We walked on. I glanced back over my shoulder. ‘What’s he on about? Me?’
‘No, just chit-chat, but a little bit formal. We have to be formal – respectful – with people older than we are. He is my father’s friend. We used to come here to meet him for a breakfast of fried egg and meatballs in the days before my father became ill.’
Talk of food made me hungry all of a sudden. I hadn’t eaten since about six this morning.
‘When I could eat no more, my father would drive me to Mehrabad airport in the Paykan so we could watch the planes taking off and landing. This, for me, was the perfect day.’
Ali told me that his family had lived in the bazaar ever since his great-grandfather had crossed the border from Iraqi Kurdistan. He’d made a fortune trading sugar. The family had built a large house in the bazaar on the proceeds and Ali was old enough to remember what it had been like when his grandfather had still owned the entire building.
The Shah had tried to break the power of the bazaris by building roads through the district. He’d failed, because the bazaar was too big in every sense of the word. At the time of the Shah, almost half of the country’s retail economy had pumped through its streets and alleyways and over the years the bazaris had branched out into new disciplines, like money-lending and banking.
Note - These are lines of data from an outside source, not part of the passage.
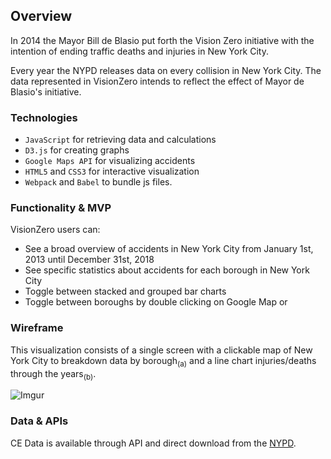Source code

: ## Overview

In 2014 the Mayor Bill de Blasio put forth the Vision Zero initiative with the intention of ending traffic deaths and injuries in New York City.

Every year the NYPD releases data on every collision in New York City. The data represented in VisionZero intends to reflect the effect of Mayor de Blasio's initiative.

### Technologies

* `JavaScript` for retrieving data and calculations
* `D3.js` for creating graphs
* `Google Maps API` for visualizing accidents
* `HTML5` and `CSS3` for interactive visualization
* `Webpack` and `Babel` to bundle js files.


### Functionality & MVP  
VisionZero users can:

 * See a broad overview of accidents in New York City from January 1st, 2013 until December 31st, 2018
 * See specific statistics about accidents for each borough in New York City
 * Toggle between stacked and grouped bar charts
 * Toggle between boroughs by double clicking on Google Map or 

### Wireframe
This visualization consists of a single screen with a clickable map of New York City to breakdown data by borough<sub>(a)</sub> and a line chart injuries/deaths through the years<sub>(b)</sub>.

![Imgur](https://i.imgur.com/aSxUzjG.png)

### Data & APIs

CE Data is available through API and direct download from the [NYPD](https://data.cityofnewyork.us/Public-Safety/NYPD-Motor-Vehicle-Collisions/h9gi-nx95).



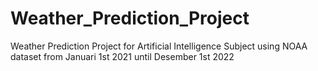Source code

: # Weather_Prediction_Project
Weather Prediction Project for Artificial Intelligence Subject using NOAA dataset from Januari 1st 2021 until Desember 1st 2022
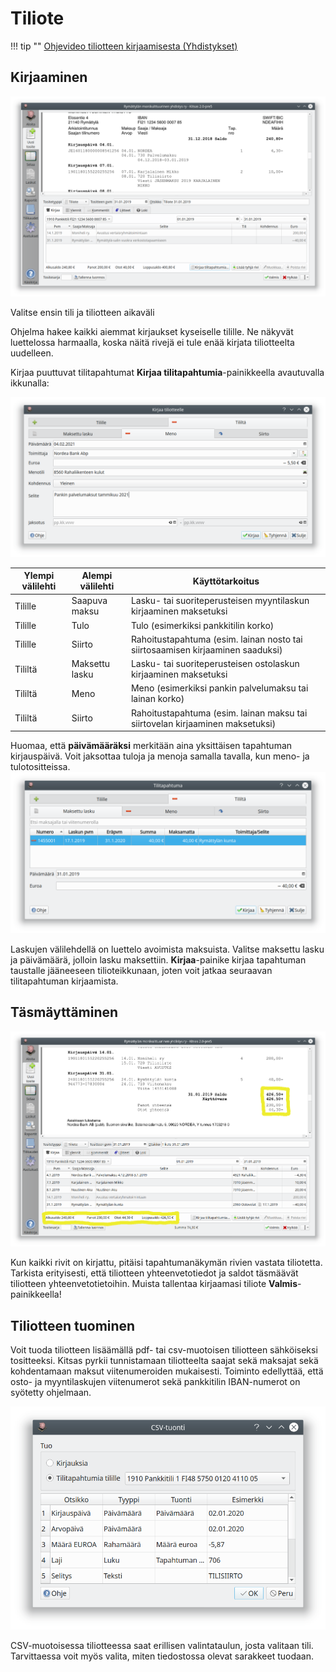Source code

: # Tiliote

!!! tip ""
    [<span class="fa fa-youtube"></span> Ohjevideo tiliotteen kirjaamisesta (Yhdistykset)](https://youtu.be/WKIynu2hdjg)

## Kirjaaminen

![](tiliote1.png)


Valitse ensin tili ja tiliotteen aikaväli

Ohjelma hakee kaikki aiemmat kirjaukset kyseiselle tilille. Ne näkyvät luettelossa harmaalla, koska näitä rivejä ei tule enää kirjata tiliotteelta uudelleen.

Kirjaa puuttuvat tilitapahtumat **Kirjaa tilitapahtumia**-painikkeella avautuvalla ikkunalla:

![](palvelumaksu.png)

Ylempi välilehti | Alempi välilehti | Käyttötarkoitus
-----------------|------------------|-----------------
Tilille          | Saapuva maksu    | Lasku- tai suoriteperusteisen myyntilaskun kirjaaminen maksetuksi
Tilille          | Tulo             | Tulo (esimerkiksi pankkitilin korko)
Tilille          | Siirto           | Rahoitustapahtuma (esim. lainan nosto tai siirtosaamisen kirjaaminen saaduksi)
Tililtä          | Maksettu lasku   | Lasku- tai suoriteperusteisen ostolaskun kirjaaminen maksetuksi
Tililtä          | Meno             | Meno (esimerkiksi pankin palvelumaksu tai lainan korko)
Tililtä          | Siirto           | Rahoitustapahtuma (esim. lainan maksu tai siirtovelan kirjaaminen maksetuksi)

Huomaa, että **päivämääräksi** merkitään aina yksittäisen tapahtuman kirjauspäivä. Voit jaksottaa tuloja ja menoja samalla tavalla, kun meno- ja tulotositteissa.
![](laskunmaksu.png)

Laskujen välilehdellä on luettelo avoimista maksuista. Valitse maksettu lasku ja päivämäärä, jolloin lasku maksettiin. **Kirjaa**-painike kirjaa tapahtuman taustalle jääneeseen tilioteikkunaan, joten voit jatkaa seuraavan tilitapahtuman kirjaamista.

## Täsmäyttäminen

![](tasma.png)

Kun kaikki rivit on kirjattu, pitäisi tapahtumanäkymän rivien vastata tiliotetta. Tarkista erityisesti, että tiliotteen yhteenvetotiedot ja saldot täsmäävät tiliotteen yhteenvetotietoihin. Muista tallentaa kirjaamasi tiliote **Valmis**-painikkeella!

## Tiliotteen tuominen

Voit tuoda tiliotteen lisäämällä pdf- tai csv-muotoisen tiliotteen sähköiseksi tositteeksi. Kitsas pyrkii tunnistamaan tiliotteelta saajat sekä maksajat sekä kohdentamaan maksut viitenumeroiden mukaisesti. Toiminto edellyttää, että osto- ja myyntilaskujen viitenumerot sekä pankkitilin IBAN-numerot on syötetty ohjelmaan.

![](csv.png)

CSV-muotoisessa tiliotteessa saat erillisen valintataulun, josta valitaan tili. Tarvittaessa voit myös valita, miten tiedostossa olevat sarakkeet tuodaan.
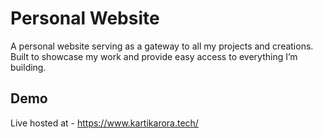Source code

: 
# Personal Website

A personal website serving as a gateway to all my projects and creations. Built to showcase my work and provide easy access to everything I’m building.

## Demo

Live hosted at - https://www.kartikarora.tech/


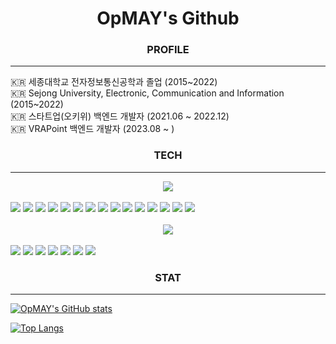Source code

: <div align="center">
<h1>OpMAY's Github</h1>
</div>

<div align="center">
<h3>PROFILE</h3>
</div>
<hr/>
🇰🇷 세종대학교 전자정보통신공학과 졸업 (2015~2022) <br/>
🇰🇷 Sejong University, Electronic, Communication and Information (2015~2022) <br/>
🇰🇷 스타트업(오키위) 백엔드 개발자 (2021.06 ~ 2022.12) <br/>
🇰🇷 VRAPoint 백엔드 개발자 (2023.08 ~ )

<div align="center">
<h3>TECH</h3>
</div>
<hr/>
<div align="center">
<img src="https://img.shields.io/badge/BACKEND SKILLS-FA6831?style=flat"/>
</div>
<br/>
<div>
<img src="https://img.shields.io/badge/Java-FA6831?style=flat"/>
<img src="https://img.shields.io/badge/Spring-6DB33F?style=flat&logo=Spring&logoColor=white"/>
<img src="https://img.shields.io/badge/SpringBoot-6DB33F?style=flat&logo=SpringBoot&logoColor=white"/>
<img src="https://img.shields.io/badge/JSP-1976D2?style=flat&logo=SpringBoot&logoColor=white"/>
<img src="https://img.shields.io/badge/MySQL-4479A1?style=flat&logo=MySQL&logoColor=white"/>
<img src="https://img.shields.io/badge/MyBatis-25D366?style=flat"/>
<img src="https://img.shields.io/badge/Google Cloud-4285F4?style=flat&logo=GoogleCloud&logoColor=black"/>
<img src="https://img.shields.io/badge/AWS-232F3E?style=flat&logo=Amazonaws&logoColor=White"/>
<img src="https://img.shields.io/badge/AWS S3-569A31?style=flat&logo=Amazons3&logoColor=black"/>
<img src="https://img.shields.io/badge/AWS EC2-232F3E?style=flat&logo=Amazonec2&logoColor=White"/>
<img src="https://img.shields.io/badge/AWS RDS-232F3E?style=flat&logo=Amazonrds&logoColor=White"/>
<img src="https://img.shields.io/badge/Linux-FCC624?style=flat&logo=linux&logoColor=black"/>
<img src="https://img.shields.io/badge/Ubuntu-E95420?style=flat&logo=ubuntu&logoColor=black"/>
<img src="https://img.shields.io/badge/NGINX-009639?style=flat&logo=nginx&logoColor=White"/>
<img src="https://img.shields.io/badge/Tomcat-F8DC75?style=flat&logo=apachetomcat&logoColor=black"/>
</div>
<br/>
<div align="center">
<img src="https://img.shields.io/badge/FRONTEND SKILLS-1976D2?style=flat"/>
</div>
<br/>
<div>
<img src="https://img.shields.io/badge/JavaScript-F7DF1E?style=flat&logo=JavaScript&logoColor=black"/>
<img src="https://img.shields.io/badge/TypeScript-3178C6?style=flat&logo=TypeScript&logoColor=black"/>
<img src="https://img.shields.io/badge/REACT-61DAFB?style=flat&logo=REACT&logoColor=black"/>
<img src="https://img.shields.io/badge/JQuery-0769AD?style=flat&logo=JQuery&logoColor=White"/>
<img src="https://img.shields.io/badge/BootStrap-7952B3?style=flat&logo=BootStrap&logoColor=black"/>
<img src="https://img.shields.io/badge/HTML5-E34F26?style=flat&logo=HTML5&logoColor=black"/>
<img src="https://img.shields.io/badge/CSS-E3695F?style=flat&logo=CSS&logoColor=black"/>
</div>

<div align="center">
<h3>STAT</h3>
</div>
<hr/>

[![OpMAY's GitHub stats](https://github-readme-stats.vercel.app/api?username=OpMAY&count_private=true&show_icons=true&theme=great-gatsby)](https://github.com/anuraghazra/github-readme-stats)

[![Top Langs](https://github-readme-stats.vercel.app/api/top-langs/?username=OpMAY&layout=compact&langs_count=5&theme=dark&hide=c%23)](https://github.com/anuraghazra/github-readme-stats)
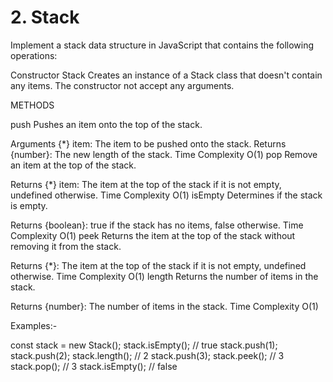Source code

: # 2. Stack

Implement a stack data structure in JavaScript that contains the following operations:

Constructor
Stack
Creates an instance of a Stack class that doesn't contain any items. The constructor not accept any arguments.

METHODS


push
Pushes an item onto the top of the stack.

Arguments
{*} item: The item to be pushed onto the stack.
Returns
{number}: The new length of the stack.
Time Complexity
O(1)
pop
Remove an item at the top of the stack.

Returns
{*} item: The item at the top of the stack if it is not empty, undefined otherwise.
Time Complexity
O(1)
isEmpty
Determines if the stack is empty.

Returns
{boolean}: true if the stack has no items, false otherwise.
Time Complexity
O(1)
peek
Returns the item at the top of the stack without removing it from the stack.

Returns
{*}: The item at the top of the stack if it is not empty, undefined otherwise.
Time Complexity
O(1)
length
Returns the number of items in the stack.

Returns
{number}: The number of items in the stack.
Time Complexity
O(1)




Examples:-

const stack = new Stack();
stack.isEmpty(); // true
stack.push(1);
stack.push(2);
stack.length(); // 2
stack.push(3);
stack.peek(); // 3
stack.pop(); // 3
stack.isEmpty(); // false
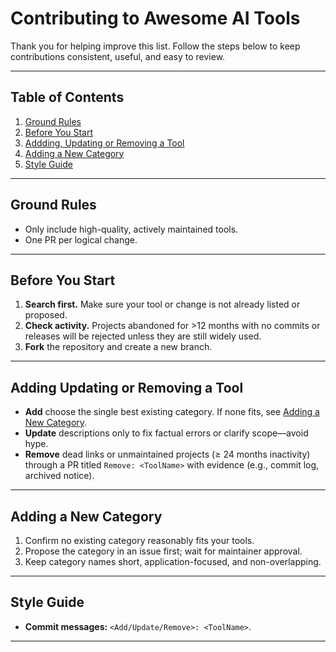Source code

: # Contributing to Awesome AI Tools

Thank you for helping improve this list. Follow the steps below to keep contributions consistent, useful, and easy to review.

---

## Table of Contents

1. [Ground Rules](#ground-rules)  
2. [Before You Start](#before-you-start)  
4. [Addding, Updating or Removing a Tool](#updating-or-removing-a-tool)  
5. [Adding a New Category](#adding-a-new-category)  
6. [Style Guide](#style-guide)  

---

## Ground Rules

* Only include high-quality, actively maintained tools.  
* One PR per logical change.

---

## Before You Start

1. **Search first.** Make sure your tool or change is not already listed or proposed.  
2. **Check activity.** Projects abandoned for >12 months with no commits or releases will be rejected unless they are still widely used.  
3. **Fork** the repository and create a new branch.

---

## Adding Updating or Removing a Tool

* **Add** choose the single best existing category. If none fits, see [Adding a New Category](#adding-a-new-category). 
* **Update** descriptions only to fix factual errors or clarify scope—avoid hype.  
* **Remove** dead links or unmaintained projects (≥ 24 months inactivity) through a PR titled `Remove: <ToolName>` with evidence (e.g., commit log, archived notice).

---

## Adding a New Category

1. Confirm no existing category reasonably fits your tools.  
2. Propose the category in an issue first; wait for maintainer approval.  
3. Keep category names short, application-focused, and non-overlapping.

---

## Style Guide

* **Commit messages:** `<Add/Update/Remove>: <ToolName>`.

---
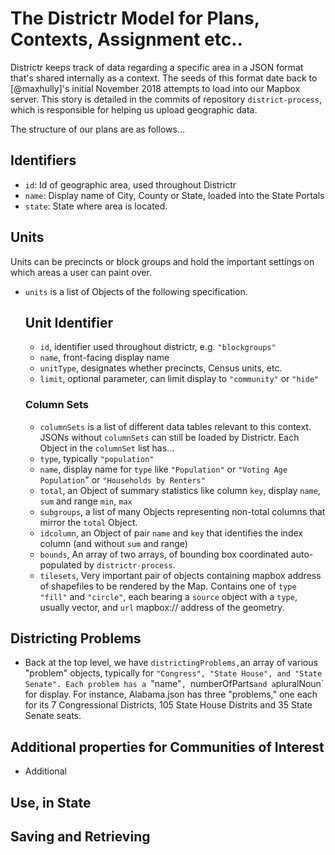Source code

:  
 # The Districtr Model for Plans, Contexts, Assignment etc..
 
 Districtr keeps track of data regarding a specific area in a JSON format that's
 shared internally as a context. The seeds of this format date back to [@maxhully]'s 
 initial November 2018 attempts to load into our Mapbox server. This story is
 detailed in the commits of repository `district-process`, which is responsible
 for helping us upload geographic data.
 
 The structure of our plans are as follows...
 
 ## Identifiers
 
- `id`: Id of geographic area, used throughout Districtr
- `name`: Display name of City, County or State, loaded into the State Portals
- `state`: State where area is located.

## Units
Units can be precincts or block groups and hold the important settings on which
areas a user can paint over. 

 - `units` is a list of Objects of the following specification.
     ## Unit Identifier
     - `id`, identifier used throughout districtr, e.g. `"blockgroups"`
     - `name`, front-facing display name
     - `unitType`, designates whether precincts, Census units, etc.
     - `limit`, optional parameter, can limit display to `"community"` or `"hide"`
     ### Column Sets
     - `columnSets` is a list of different data tables relevant to this context. JSONs
     without `columnSets` can still be loaded by Districtr. Each Object in the `columnSet`
     list has...
     - `type`, typically `"population"`
     - `name`, display name for `type` like `"Population"` or `"Voting Age Population`" or `"Households by Renters"`
     - `total`, an Object of summary statistics like column `key`, display `name`, `sum` and range `min`, `max`
     - `subgroups`, a list of many Objects representing non-total columns that mirror the `total` Object.
     - `idcolumn`, an Object of pair `name` and `key` that identifies the index column (and without `sum` and range)
     - `bounds`, An array of two arrays, of bounding box coordinated auto-populated by `districtr-process`.
     - `tilesets`, Very important pair of objects containing mapbox address of shapefiles to be rendered by the Map.
     Contains one of `type` `"fill"` and `"circle"`, each bearing a `source` object with a `type`, usually vector,
     and `url` mapbox:// address of the geometry. 

## Districting Problems
- Back at the top level, we have `districtingProblems,`an array of various "problem" objects, typically for `"Congress",
 "State House", and "State Senate". Each problem has a `"name"`, `numberOfParts` and a `pluralNoun` for display.
 For instance, Alabama.json has three "problems," one each for its 7 Congressional Districts, 105 State House
Distrits and 35 State Senate seats. 

## Additional properties for Communities of Interest

  - Additional
  
## Use, in State

## Saving and Retrieving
After the revolution the mullahs had decided the bazaris were getting above themselves so they encouraged the growth of shops, supermarkets and banks in the central and northern part of the city. That way they’d fucked up the bazaris ’ power base and managed to achieve what the Shah had failed to do.
Under Ali’s grandfather, the family business had collapsed. To pay off his debts, the old boy had converted their home into apartments, selling off every floor except the top one, which was where Ali now lived with his father and his sister. Life, clearly, wasn’t easy.
We emerged into a courtyard and Ali pointed to the large, red-brick house opposite. It had an ornate double door for an entrance and big balconies with carved stone pillars rising to the fifth floor. It looked like a Venetian palace. ‘This is where we live, Jim. Come.’
He pushed open the door. Inside, dim electric light fizzed from a bare bulb hanging from the flaking painted ceiling. Rubbish littered the cracked marble floor. There was a rank, putrid smell – either the rotting rubbish in the bins I could see under the stairs, or perhaps something had died.
There was an ancient lift, too, but it had jammed fast between two floors and looked like it had been there since the time of the Shah. The lift well, as we passed, seemed to be the main source of the stench.